» Instructions to follow
Scan the entries for lines with the word "Punjena", then copy those lines.

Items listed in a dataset

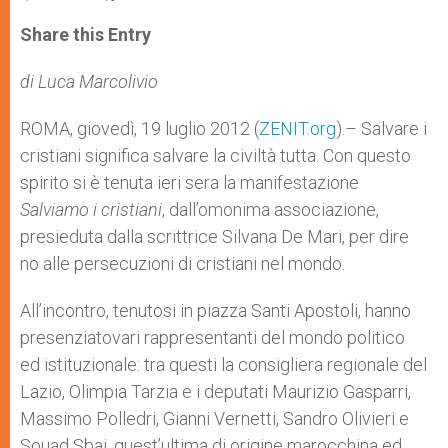
a
s
c
i
a
t
s
e
t
r
Share this Entry
s
e
b
t
e
A
n
o
e
p
g
o
r
di Luca Marcolivio
p
e
k
r
ROMA, giovedì, 19 luglio 2012 (
ZENIT.org
).– Salvare i
cristiani significa salvare la civiltà tutta. Con questo
spirito si è tenuta ieri sera la manifestazione
Salviamo i cristiani
, dall’omonima associazione,
presieduta dalla scrittrice Silvana De Mari, per dire
no alle persecuzioni di cristiani nel mondo.
All’incontro, tenutosi in piazza Santi Apostoli, hanno
presenziatovari rappresentanti del mondo politico
ed istituzionale: tra questi la consigliera regionale del
Lazio, Olimpia Tarzia e i deputati Maurizio Gasparri,
Massimo Polledri, Gianni Vernetti, Sandro Olivieri e
Souad Sbai, quest’ultima di origine marocchina ed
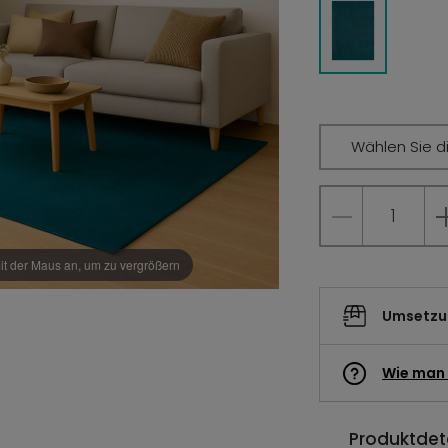
Wählen Sie d
it der Maus an, um zu vergrößern
Umsetzun
Wie man 
Produktdeta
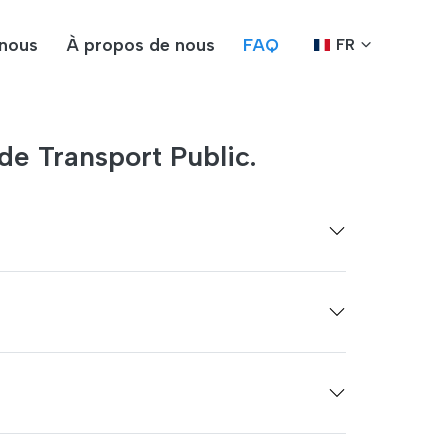
nous
À propos de nous
FAQ
FR
de Transport Public.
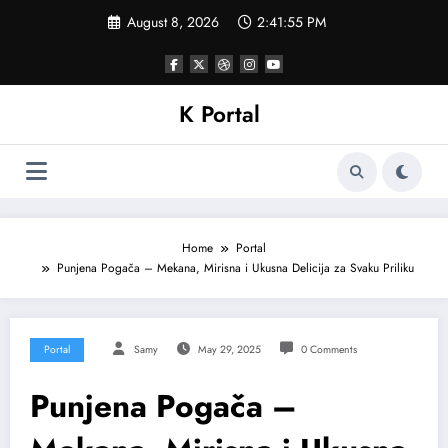
Skip
August 8, 2026
2:41:58 PM
to
content
K Portal
Home
Portal
Punjena Pogača – Mekana, Mirisna i Ukusna Delicija za Svaku Priliku
Portal
Samy
May 29, 2025
0 Comments
Punjena Pogača –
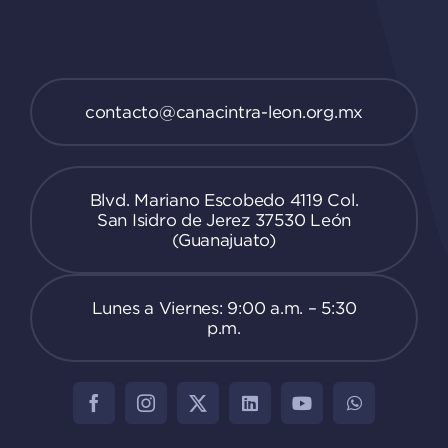
contacto@canacintra-leon.org.mx
Blvd. Mariano Escobedo 4119 Col.
San Isidro de Jerez 37530 León
(Guanajuato)
Lunes a Viernes: 9:00 a.m. – 5:30
p.m.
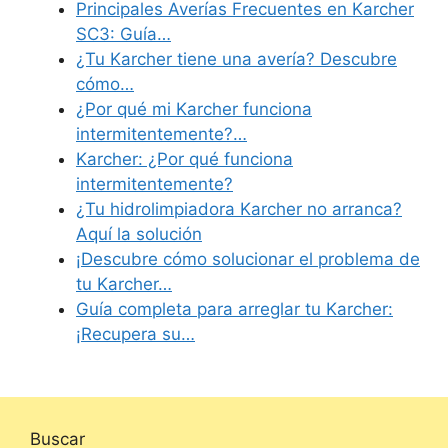
Principales Averías Frecuentes en Karcher
SC3: Guía…
¿Tu Karcher tiene una avería? Descubre
cómo…
¿Por qué mi Karcher funciona
intermitentemente?…
Karcher: ¿Por qué funciona
intermitentemente?
¿Tu hidrolimpiadora Karcher no arranca?
Aquí la solución
¡Descubre cómo solucionar el problema de
tu Karcher…
Guía completa para arreglar tu Karcher:
¡Recupera su…
Buscar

» Result of the exercise
Punjena Pogača – Mekana, Mirisna i Ukusna Delicija za Svaku Priliku
Punjena Pogača –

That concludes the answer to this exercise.